[Texto de lectura]
╔══
Seguir la trayectoria de un «mismo» texto en sus diversas modalidades
es quizás una buena manera para aclarar las múltiples razones que dan
inestabilidad a las obras literarias y, por ende, a las representaciones
que transmiten.
Una
segunda observación se radica en la reflexión de Francisco Rico en cuanto
a la relación entre burlas y veras, realidad y ficción, cuando escribe
en la introducción a su edición del Lazarillo que los lectores
de la novela «en el camino hacia la ‘realidad’ van a parar a una originalísima
manera de ‘ficción’». La ficción
como momento en el camino hacia la realidad: la idea puede recordarnos
que la marginalidad es un fenómeno tan ideológico como económico. La condición
de mendigo o vagabundo no conduce necesariamente a la exclusión social.
Hasta los comienzos del siglo XVI y las nuevas políticas de asistencia,
las prácticas tradicionales de la limosna individual y de la caridad
eclesiástica hacían considerar a los pobres como imágenes de Cristo
y, por lo tanto, los integraban plenamente dentro del orden sagrado
de la sociedad. La debilidad económica no se traducía entonces por la
marginalización.
╚══
[Información mostrada]
╔══
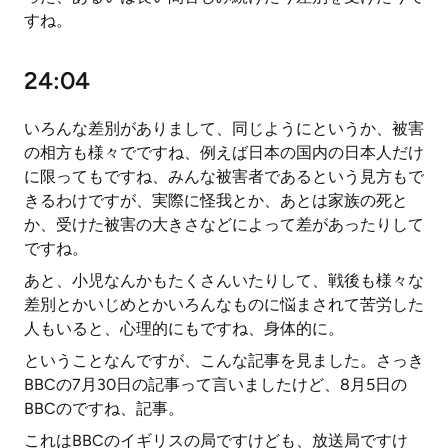
すね。
24:04
いろんな差別がありまして、同じようにというか、被害
の相方も様々でですね、例えば日本の国内の日本人だけ
に限ってもですね、みんな被害者であるという見方もで
きるわけですが、実際に怪我とか、あとは家族の死と
か、受けた被害の大きさなどによって差があったりして
ですね。
あと、小児なんかもたくさんいたりして、戦後も様々な
差別とかいじめとかいろんなものに悩まされて苦労した
人もいると、心理的にもですね、身体的に。
ということなんですが、こんな記事を見ました。さっき
BBCの7月30日の記事って言いましたけど、8月5日の
BBCのですね、記事。
これはBBCのイギリスの局ですけども、放送局ですけ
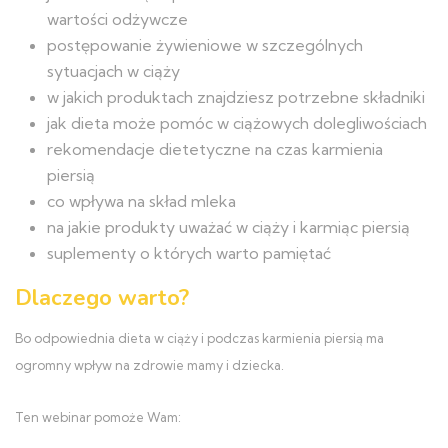
wartości odżywcze
postępowanie żywieniowe w szczególnych
sytuacjach w ciąży
w jakich produktach znajdziesz potrzebne składniki
jak dieta może pomóc w ciążowych dolegliwościach
rekomendacje dietetyczne na czas karmienia
piersią
co wpływa na skład mleka
na jakie produkty uważać w ciąży i karmiąc piersią
suplementy o których warto pamiętać
Dlaczego warto?
Bo odpowiednia dieta w ciąży i podczas karmienia piersią ma
ogromny wpływ na zdrowie mamy i dziecka.
Ten webinar pomoże Wam:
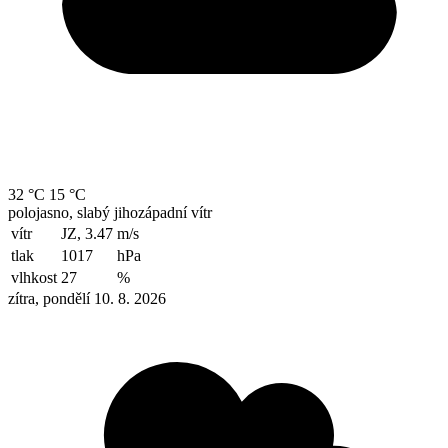
32 °C
15 °C
polojasno, slabý jihozápadní vítr
vítr
JZ, 3.47
m/s
tlak
1017
hPa
vlhkost
27
%
zítra, pondělí 10. 8. 2026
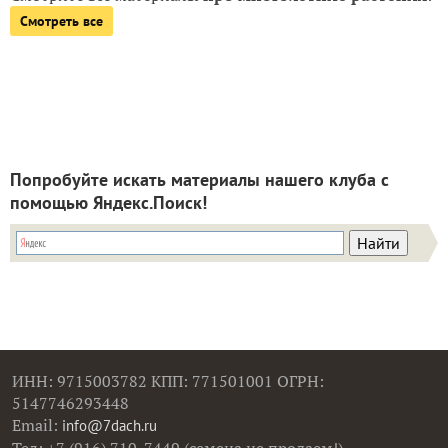
Смотреть все
Попробуйте искать материалы нашего клуба с
помощью Яндекс.Поиск!
ИНН: 9715003782 КПП: 771501001 ОГРН:
5147746293448
Email:
info@7dach.ru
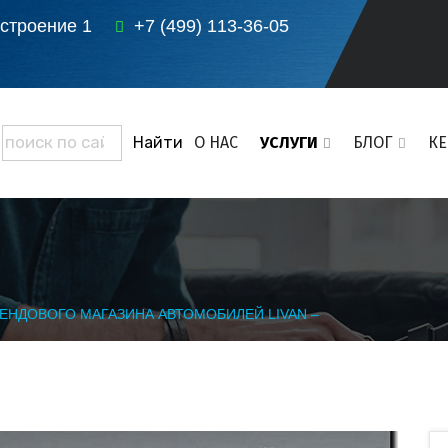
 строение 1
+7 (499) 113-36-05
О НАС
УСЛУГИ
БЛОГ
К
ЕНДОВОГО МАГАЗИНА АВТОМОБИЛЕЙ LIVAN –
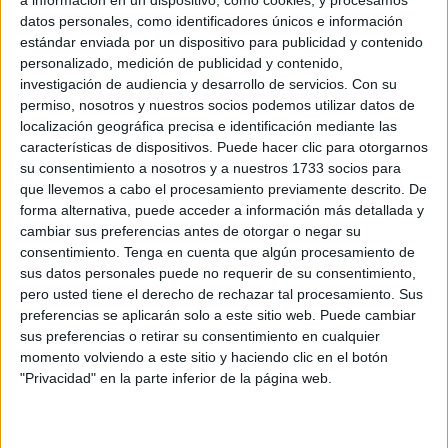
datos personales, como identificadores únicos e información
Related
Posts
estándar enviada por un dispositivo para publicidad y contenido
personalizado, medición de publicidad y contenido,
Ceuta invadida, sus médicos
investigación de audiencia y desarrollo de servicios.
Con su
sobrepasados
permiso, nosotros y nuestros socios podemos utilizar datos de
localización geográfica precisa e identificación mediante las
HACE 3 MINUTOS
características de dispositivos. Puede hacer clic para otorgarnos
su consentimiento a nosotros y a nuestros 1733 socios para
Carta abierta al ministro de Asuntos
que llevemos a cabo el procesamiento previamente descrito. De
Exteriores, Unión Europea y Cooperación
forma alternativa, puede acceder a información más detallada y
HACE 24 MINUTOS
cambiar sus preferencias antes de otorgar o negar su
consentimiento.
Tenga en cuenta que algún procesamiento de
El Colegio de Médicos pide a Mónica
sus datos personales puede no requerir de su consentimiento,
García medidas urgentes ante la
pero usted tiene el derecho de rechazar tal procesamiento. Sus
"catástrofe asistencial" en Ceuta
preferencias se aplicarán solo a este sitio web. Puede cambiar
HACE 36 MINUTOS
sus preferencias o retirar su consentimiento en cualquier
momento volviendo a este sitio y haciendo clic en el botón
Aymane, el joven con la equipación del
"Privacidad" en la parte inferior de la página web.
Milan que murió en el cruce a Ceuta
HACE 54 MINUTOS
╚══
[Tareas propuestas]
[1] Responde con datos del texto sobre la marginalidad:
(a) ¿En qué obra aparece la introducción de Francisco Rico que se cita?
(b) ¿Como imágenes de quién se consideraba a los pobres?
(c) ¿Hasta qué momento rigieron las prácticas tradicionales de la limosna individual y de la caridad eclesiástica?
[2] Indica si cada afirmación coincide con el texto sobre la marginalidad y cita las palabras que lo deciden:
(a) La marginalidad es un fenómeno solo económico.
(b) Ser mendigo o vagabundo lleva siempre a la exclusión social.
(c) Las prácticas tradicionales de caridad integraban a los pobres en el orden sagrado de la sociedad.
[3] Por favor, reanuda el texto sobre la marginalidad a partir de su última frase.
El material no interviene en nada de esto.

[Respuestas por tarea]
[1]
(a) En su edición del Lazarillo.
(b) De Cristo.
(c) Hasta los comienzos del siglo XVI y las nuevas políticas de asistencia.

[2]
(a) No: «la marginalidad es un fenómeno tan ideológico como económico».
(b) No: «La condición de mendigo o vagabundo no conduce necesariamente a la exclusión social».
(c) Sí: «los integraban plenamente dentro del orden sagrado de la sociedad».

[3]
Ésta
resultó de una profunda transformación de las representaciones que exilió
fuera del cuerpo social todos los que parecían amenazarlo. Es la razón
por la cual no puede separarse el análisis de este proceso de exclusión
del estudio de los esquemas de percepción y descripción a través de
los cuales las elites de los siglos XVI y XVII expresaron su miedo,
y también su fascinación para los medios designados como el envés del
orden social y político. De la misma manera que la iconografía del «mundo
al revés» indicaba como debía pensarse el mundo al derecho, los textos
que les atribuían una organización corporativa y monárquica a los marginados
revelaban las categorías clasificadoras más fundamentales de los dominantes.
Describir la extrañeza peligrosa y los desórdenes múltiples de los pícaros
era una manera de reafirmar los principios que fundamentaban, o que
debían fundamentar el orden familiar.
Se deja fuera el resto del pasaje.